Help Scout is a popular customer support email and live chat platform on a mission to “empower businesses with tools that serve people in the most human, helpful way.”

Founded in 2011, Help Scout has been a fully remote company from day 1 and is powering 12,000+ teams in 140+ countries. Their 150+ distributed team is spread across 80+ cities worldwide.

One of the best things about Help Scout is that they publish how they work and their post on how to build a globally remote team that really works is a great example.

The post outlines how to build an effective time zone agnostic team as a company leader, people manager, colleague, and as a geographically remote person.

Zapier website

Zapier

Zapier are on a mission to make automation easy and accessible to everyone at work. With over 400 remote employees spread across 30 countries, Zapier is one of the largest fully remote companies.

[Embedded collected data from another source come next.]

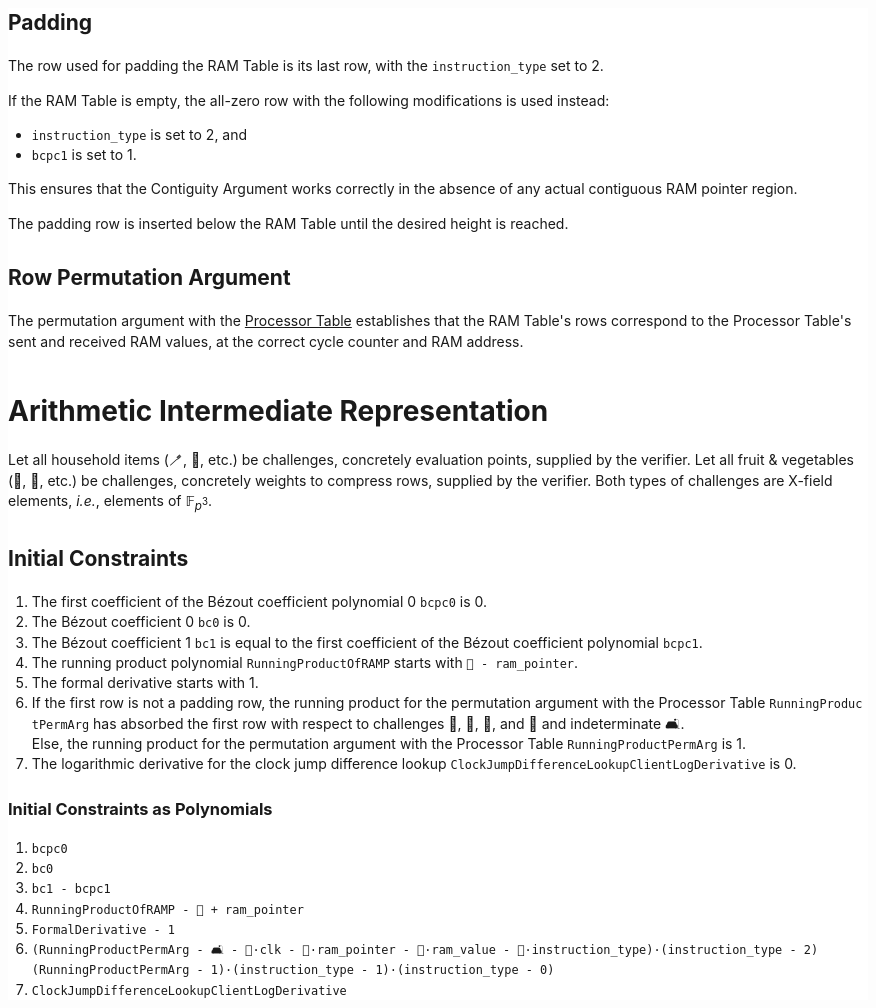 
## Padding

The row used for padding the RAM Table is its last row, with the `instruction_type` set to 2.

If the RAM Table is empty, the all-zero row with the following modifications is used instead:
- `instruction_type` is set to 2, and
- `bcpc1` is set to 1.

This ensures that the Contiguity Argument works correctly in the absence of any actual contiguous RAM pointer region. 

The padding row is inserted below the RAM Table until the desired height is reached.

## Row Permutation Argument

The permutation argument with the [Processor Table](processor-table.md) establishes that the RAM Table's rows correspond to the Processor Table's sent and received RAM values, at the correct cycle counter and RAM address.

# Arithmetic Intermediate Representation

Let all household items (🪥, 🛁, etc.) be challenges, concretely evaluation points, supplied by the verifier.
Let all fruit & vegetables (🥝, 🥥, etc.) be challenges, concretely weights to compress rows, supplied by the verifier.
Both types of challenges are X-field elements, _i.e._, elements of $\mathbb{F}_{p^3}$.

## Initial Constraints

1. The first coefficient of the Bézout coefficient polynomial 0 `bcpc0` is 0.
1. The Bézout coefficient 0 `bc0` is 0.
1. The Bézout coefficient 1 `bc1` is equal to the first coefficient of the Bézout coefficient polynomial `bcpc1`.
1. The running product polynomial `RunningProductOfRAMP` starts with `🧼 - ram_pointer`.
1. The formal derivative starts with 1.
1. If the first row is not a padding row, the running product for the permutation argument with the Processor Table `RunningProductPermArg` has absorbed the first row with respect to challenges 🍍, 🍈, 🍎, and 🌽 and indeterminate 🛋.<br />
    Else, the running product for the permutation argument with the Processor Table `RunningProductPermArg` is 1.
1. The logarithmic derivative for the clock jump difference lookup `ClockJumpDifferenceLookupClientLogDerivative` is 0.

### Initial Constraints as Polynomials

1. `bcpc0`
1. `bc0`
1. `bc1 - bcpc1`
1. `RunningProductOfRAMP - 🧼 + ram_pointer`
1. `FormalDerivative - 1`
1. `(RunningProductPermArg - 🛋 - 🍍·clk - 🍈·ram_pointer - 🍎·ram_value - 🌽·instruction_type)·(instruction_type - 2)`<br />
    `(RunningProductPermArg - 1)·(instruction_type - 1)·(instruction_type - 0)`
1. `ClockJumpDifferenceLookupClientLogDerivative`
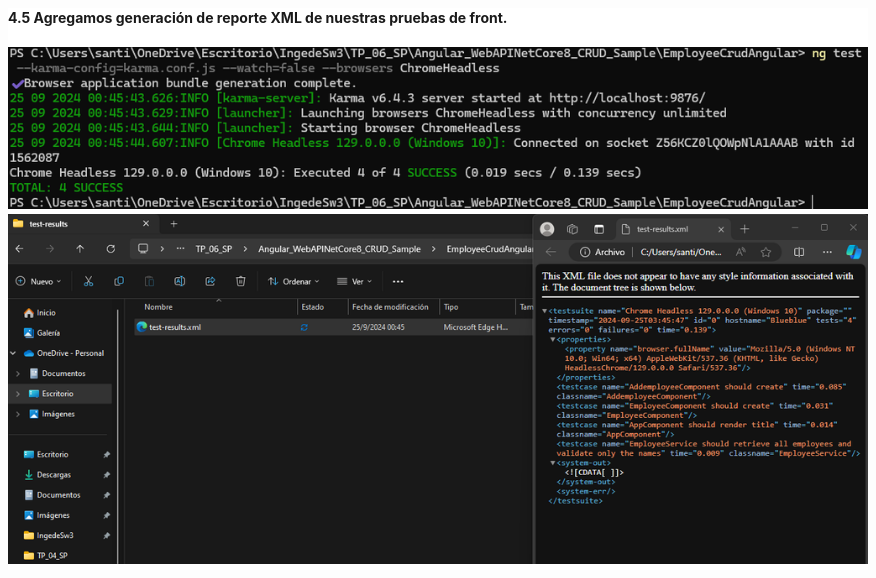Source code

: 
#### 4.5 Agregamos generación de reporte XML de nuestras pruebas de front.
![alt text](image-14.png)
![alt text](image-13.png)


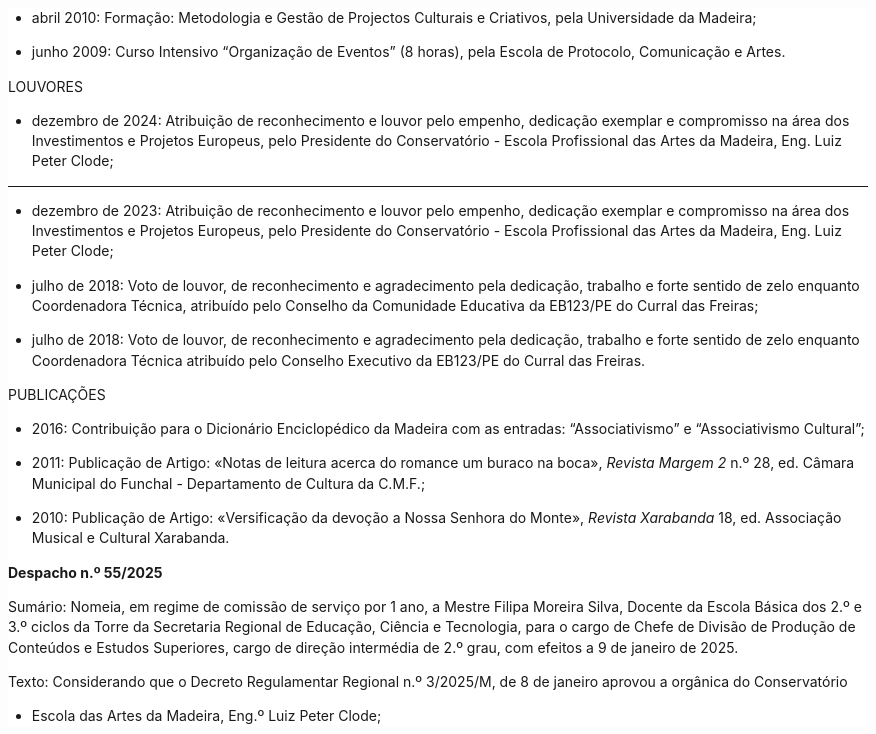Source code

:    - abril 2010: Formação: Metodologia e Gestão de Projectos Culturais e Criativos, pela Universidade da Madeira;

   - junho 2009: Curso Intensivo “Organização de Eventos” (8 horas), pela Escola de Protocolo, Comunicação e Artes.

LOUVORES

   - dezembro de 2024: Atribuição de reconhecimento e louvor pelo empenho, dedicação exemplar e compromisso na
área dos Investimentos e Projetos Europeus, pelo Presidente do Conservatório - Escola Profissional das Artes da Madeira,
Eng. Luiz Peter Clode;




---

   - dezembro de 2023: Atribuição de reconhecimento e louvor pelo empenho, dedicação exemplar e compromisso na
área dos Investimentos e Projetos Europeus, pelo Presidente do Conservatório - Escola Profissional das Artes da Madeira,
Eng. Luiz Peter Clode;

   - julho de 2018: Voto de louvor, de reconhecimento e agradecimento pela dedicação, trabalho e forte sentido de zelo
enquanto Coordenadora Técnica, atribuído pelo Conselho da Comunidade Educativa da EB123/PE do Curral das Freiras;

   - julho de 2018: Voto de louvor, de reconhecimento e agradecimento pela dedicação, trabalho e forte sentido de zelo
enquanto Coordenadora Técnica atribuído pelo Conselho Executivo da EB123/PE do Curral das Freiras.


PUBLICAÇÕES

   - 2016: Contribuição para o Dicionário Enciclopédico da Madeira com as entradas: “Associativismo” e
“Associativismo Cultural”;

   - 2011: Publicação de Artigo: «Notas de leitura acerca do romance um buraco na boca», _Revista Margem 2_ n.º 28, ed.
Câmara Municipal do Funchal - Departamento de Cultura da C.M.F.;

   - 2010: Publicação de Artigo: «Versificação da devoção a Nossa Senhora do Monte», _Revista Xarabanda_ 18, ed.
Associação Musical e Cultural Xarabanda.


**Despacho n.º 55/2025**


Sumário:
Nomeia, em regime de comissão de serviço por 1 ano, a Mestre Filipa Moreira Silva, Docente da Escola Básica dos 2.º e 3.º ciclos da
Torre da Secretaria Regional de Educação, Ciência e Tecnologia, para o cargo de Chefe de Divisão de Produção de Conteúdos e Estudos
Superiores, cargo de direção intermédia de 2.º grau, com efeitos a 9 de janeiro de 2025.

Texto:
Considerando que o Decreto Regulamentar Regional n.º 3/2025/M, de 8 de janeiro aprovou a orgânica do Conservatório 
- Escola das Artes da Madeira, Eng.º Luiz Peter Clode;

They know what they’re doing and write great guides on how to get the most out of remote work.

According to Wade Foster, co-founder, and CEO of Zapier, it comes down to three things:

  1. Team: The most important ingredient is the team. Not everyone wants to work in a remote environment and managing remote teams is a skill that has to be learned. Wade recommends hiring doers, hiring people you can trust, trusting the people you hire, hiring people who can write, and hiring people who are ok without a social workplace.
  2. Tools: Remote teams need the right tools to make sure everyone stays on the same page and can continue to execute without a physical person standing next to them. Wade recommends Slack, GitHub, 1Password, Coda, Zoom, HelloSign, and Help Scout.
  3. Process: The third ingredient is process. Good processes let you get work done in the absence of all else by providing structure and direction to get things done. A few processes that are important to Zapier are: Everyone doing support, a culture of shipping, weekly hangouts, pair buddies, weekly 1:1s, a culture of accountability, building culture in person, and automating anything that can be automated.